**Vorliegender Text:**
•••••

Sie ließ fast niemanden kalt: lange Zeite polarisierte die FDP-Politikerin Hildegard Hamm-Brücher die deutsche Politik. Zeit ihres Lebens verteidigte sie Demokratie und Frauenrechte. Jetzt ist Hildegard Hamm-Brücher im Alter von 95 Jahren gestorben.
von Renate Faerber-Husemann · 9. Dezember 2016

Was für ein Leben! Es war Stoff für mehr als einen Roman. Man liebte Hildegard Hamm-Brücher oder lehnte sie ab, gleichgültig war sie nur wenigen. Ihre Lebensthemen waren die Stabilisierung der Demokratie, der Kampf gegen Rechts, ein kompromissloser Einsatz für die Gleichberechtigung von Frauen und für eine Bildung, die allen offen stand. 54 Jahre war sie in der FDP, von Theodor Heuss für die Partei angeworben. Ausgetreten ist sie 2002 wegen der „rechtspopulistischen, antiisraelischen und tendenziell Antisemitismus schürenden Agitation“ des damaligen Partei-Vizes Jürgen Möllemann.

Im „liberalen Strafvollzug“

Die promovierte Chemikerin, Jahrgang 1921, war eine der bekanntesten Politikerinnen der „alten“ Bundesrepublik – weit über die FDP hinaus identifizierten sich vor allem die Frauen mit ihr. Doch ab Herbst 1982 wurde es einsam um sie. Sie verweigerte sich, als Bundeskanzler Helmut Schmidt mitten in der Legislaturperiode gestürzt wurde, weil die FDP das Bett wechselte und Helmut Kohl zum Kanzler wählte. Sie forderte Neuwahlen statt eines „Machtwechsels ohne Wählervotum“. Die FDP hat ihr das nie verziehen. Sie kam, wie sie das selbst nannte „in den liberalen Strafvollzug“. Bis 1990 hielt sie es noch aus in ihrer Fraktion im Bundestag, doch sie fühlte sich ignoriert als Person und konnte mit ihren Themen nicht mehr punkten.

Vielleicht war es ihre dramatische Lebensgeschichte, die sie so stark gemacht hat, so immun auch gegen faule Kompromisse in der Politik: Die Eltern starben 1931 und 1932 und hinterließen sechs Kinder. Die vier jüngsten wurden zur Großmutter nach Dresden gebracht. Dann kamen die Nazis und 1935 die Nürnberger Rassegesetze. Die Kinder, aufgewachsen in strengem preußisch-protestantischen Milieu, erfuhren von ihrem Vormund „dass wir Halbjuden sind und die Großmutter als Volljüdin galt nach den Rassegesetzen“. Es begann eine Zeit der schlimmen Ausgrenzung in der Schule, und dem Vormund gelang es, die Kinder im Internat Salem am Bodensee unterzubringen. „Bis dann auch dort alle von den Nürnberger Rassegesetzen Betroffenen rausgeworfen wurden.“ Das Abitur konnte Hildegard Brücher dann ein Jahr später an einem Gymnasium in Konstanz machen.

•••••

**Bereitgestellte Zeilen:**

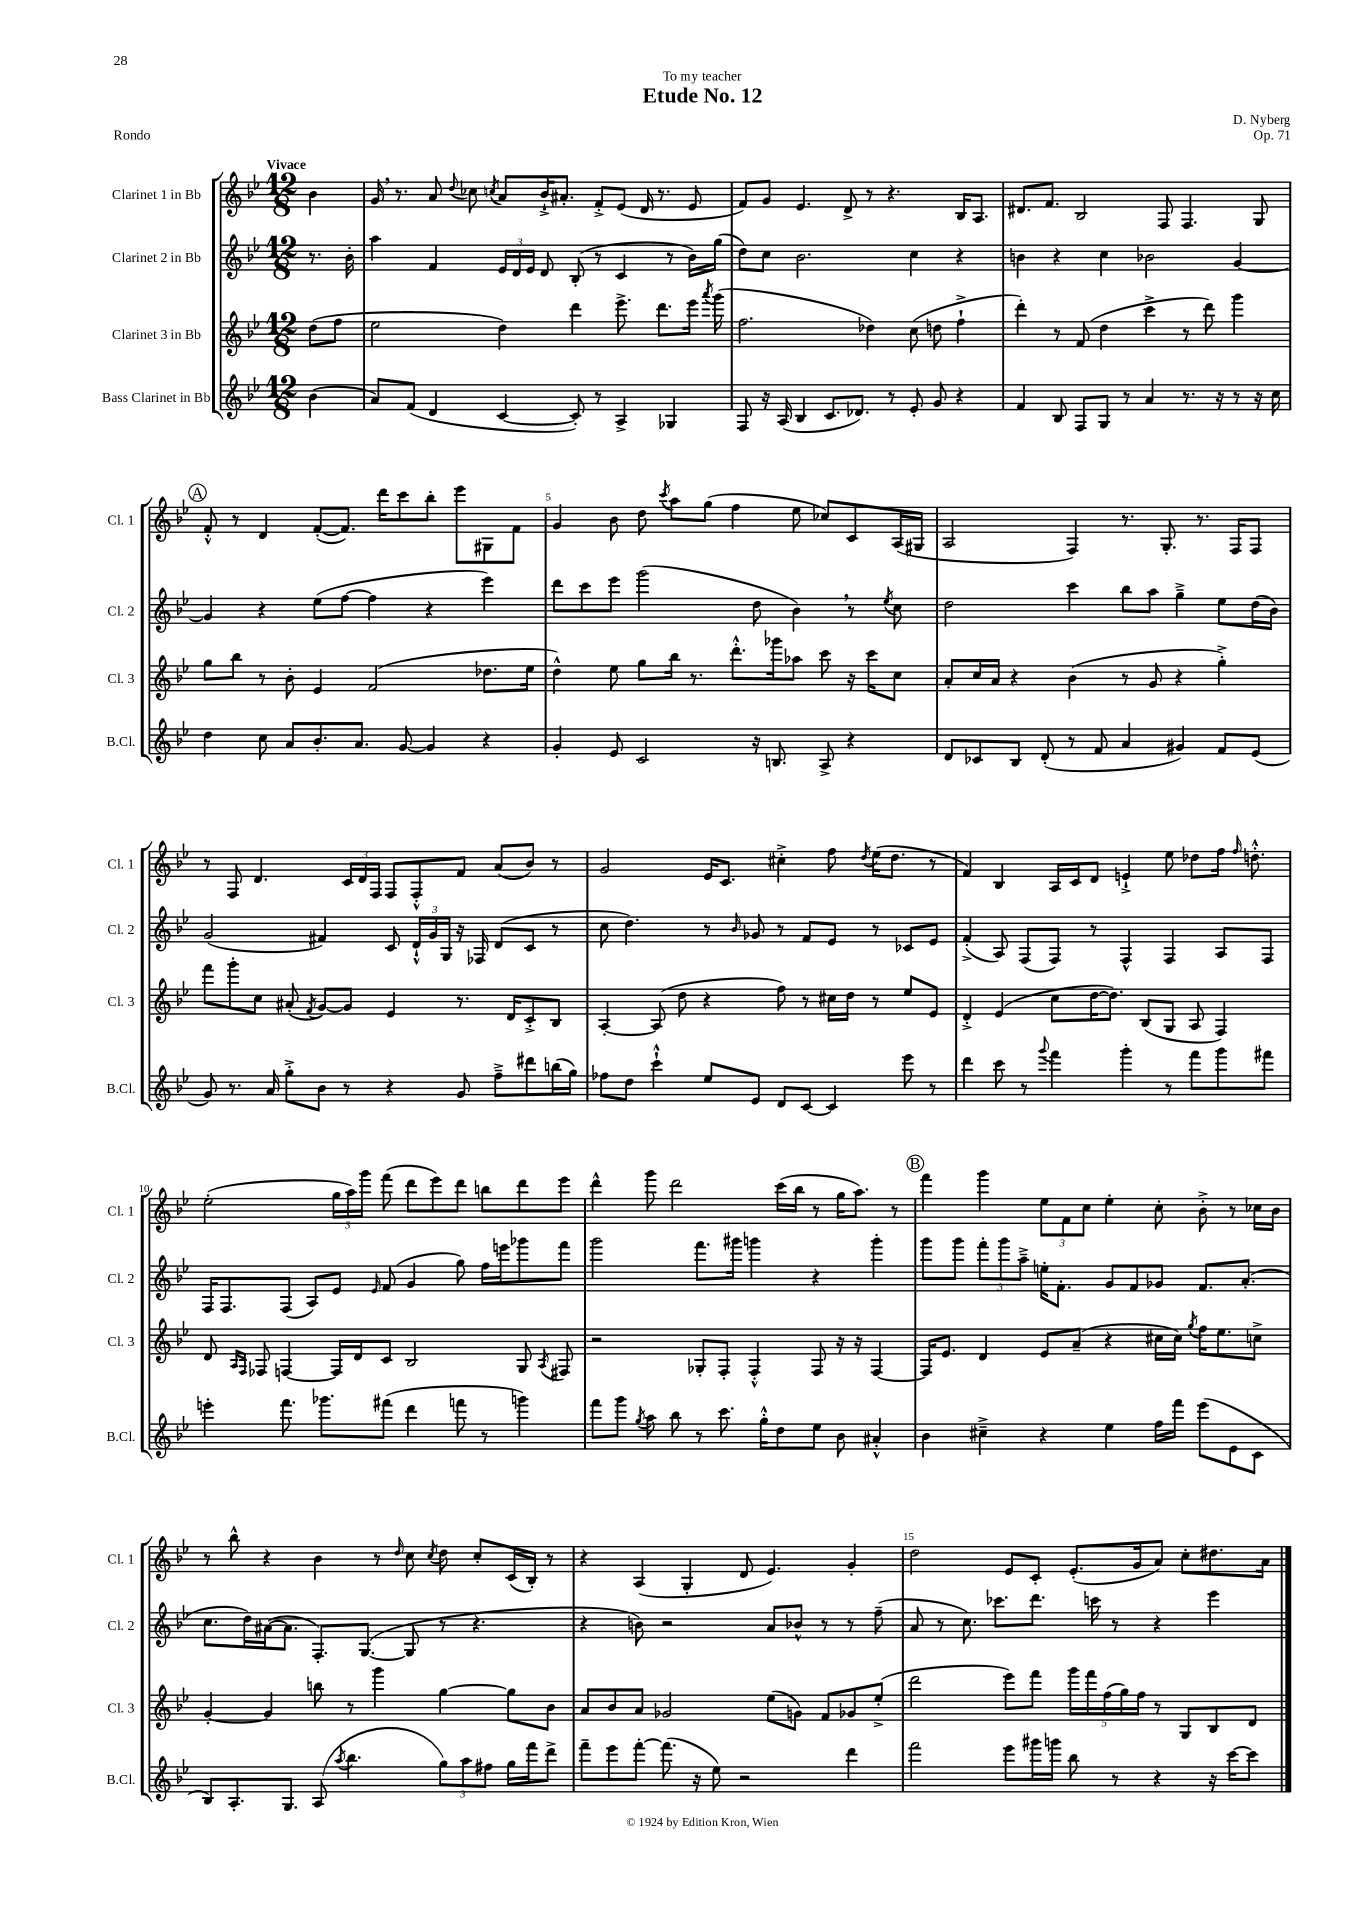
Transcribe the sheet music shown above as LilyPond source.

\header { title = "Etude No. 12" composer = "D. Nyberg" dedication = "To my teacher" opus = "Op. 71" piece = "Rondo" }
<<
\new StaffGroup <<
\new Staff = "s0" \with { instrumentName = "Clarinet 1 in Bb" shortInstrumentName = "Cl. 1" } {
    \clef treble \key bes \major \numericTimeSignature \time 12/8 \partial 4 \tempo "Vivace"
    \autoBeamOff bes'4 |
    g'16 \breathe r8. a'8 \appoggiatura { d''8 } ces''8 \acciaccatura { c''8 } a'8[ bes'16-!-> ais'8.]-. f'8[-.-> ees'8]( d'16 r8. ees'8 |
    f'8[) g'8] ees'4. d'8-> r8 r4. bes16[ a8.] |
    dis'8.[ f'8.] bes2 f8 f4. g8 |
    \mark \markup { \circle "A" } f'8-.-^ r8 d'4 f'8[~-.( f'8.]) d'''16[ c'''8 bes''8]-. ees'''8[ gis8 f'8] |
    g'4 bes'8 d''8 \acciaccatura { c'''8 } a''8[ g''8]( f''4 ees''8 ces''8[) c'8 a16( gis16] |
    a2 f4) r8. g8.-. r8. f16[ f8] |
    r8 f8 d'4. \tuplet 3/2 { c'16[ d'16 f16] } f8[ f8-.-^ f'8] a'8[( bes'8]) r8 |
    g'2 ees'16[ c'8.] cis''4-.-> f''8 \acciaccatura { d''8 } ees''16[( d''8.] r8 |
    f'4) bes4 a16[ c'16 d'8] e'4-!-> ees''8 des''8[ f''16] \grace { f''16 } d''8.-.-^ |
    ees''2-.( \tuplet 3/2 { g''16[ a''16) g'''16] } f'''8( d'''8[ ees'''8) d'''8] b''8[ d'''8 ees'''8] |
    d'''4-^ g'''8 d'''2 c'''16[( bes''16] r8 g''16[ a''8.]) r8 |
    \mark \markup { \circle "B" } f'''4 g'''4 \tuplet 3/2 { ees''8[ f'8 c''8] } ees''4-. c''8-. bes'8-.-> r8 ces''16[ bes'16] |
    r8 bes''8-^ r4 bes'4 r8 \grace { d''16 } c''8 \acciaccatura { c''8 } d''8 c''8[-. c'16( bes16]-.) r8 |
    r4 a4( g4-. d'8 ees'4.) g'4-. |
    d''2 ees'8[ c'8]-. ees'8.[-.( g'16 a'8]) c''8[-. dis''8. a'16] \bar "|." |
}
\new Staff = "s1" \with { instrumentName = "Clarinet 2 in Bb" shortInstrumentName = "Cl. 2" } {
    \clef treble \key bes \major \numericTimeSignature \time 12/8 \partial 4
    \autoBeamOff r8. bes'16-. |
    a''4 f'4 \tuplet 3/2 { ees'16[ d'16 ees'16] } d'8 bes8-.( r8 c'4 r8 bes'16[) g''16]( |
    d''8[) c''8] bes'2. c''4 r4 |
    b'4 r4 c''4 bes'2 g'4~ |
    \mark \markup { \circle "A" } g'4 r4 ees''8[( f''8]~ f''4 r4 ees'''4) |
    d'''8[ c'''8 ees'''8] g'''2( d''8 bes'4) \breathe r8 \acciaccatura { ees''8 } c''8 |
    d''2 c'''4 bes''8[ a''8] g''4---> ees''8[ d''16( bes'16]) |
    g'2( fis'4) c'8 \tuplet 3/2 { d'16[-!-^ g'16 g16] } r16 fes16 d'8[( c'8] r8 |
    c''8 d''4.) r8 \grace { bes'16 } ges'8 r8 f'8[ ees'8] r8 ces'8[ ees'8] |
    f'4-.->( a8) f8[( f8]) r8 f4-^ f4 a8[ f8] |
    f16[ f8. f8]( a8[) ees'8] \grace { ees'16 } f'8( g'4 g''8) f''16[ e'''16 ges'''8 f'''8] |
    g'''2 f'''8.[ gis'''16] g'''4 r4 g'''4-. |
    \mark \markup { \circle "B" } g'''8[ g'''8] \tuplet 3/2 { f'''8[-. g'''8 a''8]---> } e''16[-. f'8.]-. g'8[ f'8 ges'8] f'8.[ a'8.]-.( |
    c''8.[ d''16) ais'16~( ais'8.] f8.[-.) g8.]~( g8 r8 r4. |
    r4 b'8) r2 a'8[ bes'8]-^ r8 r8 f''8--( |
    a'8 r8 c''8.) ces'''8.[ d'''8.] c'''16 r8 r4 ees'''4 \bar "|." |
}
\new Staff = "s2" \with { instrumentName = "Clarinet 3 in Bb" shortInstrumentName = "Cl. 3" } {
    \clef treble \key bes \major \numericTimeSignature \time 12/8 \partial 4
    \autoBeamOff d''8[( f''8] |
    ees''2 d''4) d'''4 ees'''8.-> d'''8.[ ees'''16] \acciaccatura { a'''8 } g'''16( |
    f''2. des''4) c''8( d''8 f''4-!-> |
    d'''4-.) r8 f'8( d''4 c'''4-> r8 d'''8) g'''4 |
    \mark \markup { \circle "A" } g''8[ bes''8] r8 bes'8-. ees'4 f'2( des''8.[ ees''16] |
    d''4-^) ees''8 g''8[ bes''16] r8. d'''8.[-.-^ ges'''16 aes''8] c'''8 r16 c'''16[ c''8] |
    a'8[-. c''16 a'16] r4 bes'4( r8 g'8 r4 g''4-.->) |
    f'''8[ g'''8-. c''8] ais'8-.( \acciaccatura { f'8 } g'8[~) g'8] ees'4 r8. d'16[ c'8-.-> bes8] |
    a4~-. a8( d''8 r4 f''8) r8 cis''16[ d''16] r8 ees''8[ ees'8] |
    d'4-.-> ees'4( c''8[ d''16~ d''8.]) bes8[( g8] a8 f4) |
    d'8 \grace { a16[ f16] } fes8 f4~ f16[ d'16 c'8] bes2 g8 \acciaccatura { a8 } fis8 |
    r2 ges8[-. f8]-. f4-.-^ f8 r16 r16 f4~ |
    \mark \markup { \circle "B" } f16[ ees'8.] d'4 ees'8[ a'8]--( r4 cis''16[ cis''16]) \acciaccatura { g''8 } f''16[ ees''8. c''8]-> |
    g'4~-. g'4 b''8 r8 g'''4 g''4~ g''8[ bes'8] |
    a'8[ bes'8 a'8] ges'2 ees''8[( g'8]) f'8[ ges'8 ees''8]-.->( |
    d'''2 ees'''8[) f'''8] \tuplet 5/4 { g'''16[ f'''16 f''16( g''16) f''16] } r8 g8[ bes8 d'8] \bar "|." |
}
\new Staff = "s3" \with { instrumentName = "Bass Clarinet in Bb" shortInstrumentName = "B.Cl." } {
    \clef treble \key bes \major \numericTimeSignature \time 12/8 \partial 4
    \autoBeamOff bes'4( |
    a'8[) f'8]( d'4 c'4~ c'8-.) r8 a4-> ges4 |
    f8 r16 a16( bes4 c'8.[ des'8.]) r8 ees'8-. g'8 r4 |
    f'4 bes8 f8[ g8] r8 a'4 r8. r16 r8 r16 c''16 |
    \mark \markup { \circle "A" } d''4 c''8 a'8[ bes'8.-. a'8.] g'8~ g'4 r4 |
    g'4-. ees'8 c'2 r16 b8. a8-> r4 |
    d'8[ ces'8 bes8] d'8-.( r8 f'8 a'4 gis'4) f'8[ ees'8]( |
    g'8) r8. a'16 g''8[-.-> bes'8] r8 r4 g'8 f''8[---> dis'''8 b''16( g''16]) |
    fes''8[ d''8] c'''4-!-^ ees''8[ ees'8] d'8[ c'8]~ c'4 ees'''8 r8 |
    d'''4 c'''8 r8 \appoggiatura { g'''8 } f'''4 g'''4-. r8 f'''8[ g'''8 fis'''8] |
    e'''4-. f'''8. ges'''8.[ fis'''8]( d'''4 f'''8 r8 g'''4) |
    f'''8[ g'''8] \acciaccatura { g''8 } a''8 bes''8 r8 c'''8. g''16[-.-^ d''8 ees''8] bes'8 ais'4-.-^ |
    \mark \markup { \circle "B" } bes'4 cis''4---> r4 ees''4 f''16[ f'''16] ees'''8[( ees'8 c'8] |
    bes8[) a8.-. g8.] a8( \acciaccatura { a''8 } bes''4. \tuplet 3/2 { g''8[) a''8 fis''8] } g''16[ f'''16 d'''8]-> |
    f'''8[-- ees'''8 f'''8]~-. f'''8.( r16 ees''8) r2 d'''4 |
    f'''2 ees'''8[ gis'''16 g'''16] bes''8 r8 r4 r16 c'''16[~ c'''8] \bar "|." |
}
>>
>>
\layout { \context { \Score \override BarNumber.break-visibility = ##(#f #t #t) barNumberVisibility = #(every-nth-bar-number-visible 5) } }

•••••

**Aufgaben:**
1. Wie viele Jahre war Hildegard Hamm-Brücher laut dem Text über sie Mitglied der FDP?
2. Führe den Text über Hildegard Hamm-Brücher im Anschluss an seinen letzten Satz fort.
Die Zeilen sind gesondertes Material, unabhängig vom Text über Hildegard Hamm-Brücher.

**Lösungen:**
1. 54 Jahre.

2.
Keine Angst vor selbsternannten Autoritäten

Es kam alles noch schlimmer: Im Februar 1942 sollte die Großmutter nach Theresienstadt deportiert werden und nahm sich das Leben. Hildegard Brücher lebte mit den jüngeren Geschwistern in München, studierte dort Chemie und gehörte zum Umfeld der „Weißen Rose“, der studentischen Widerstandskämpfer um die Geschwister Scholl, die 1943 hingerichtet wurden. Dass sie überlebt hat, sogar studieren und promovieren durfte, verdankte sie dem Direktor des Chemischen Staatsinstituts, Professor Heinrich Wieland, ein Nobelpreisträger, der sie schützte. An ihn trauten sich die Nazis nicht heran.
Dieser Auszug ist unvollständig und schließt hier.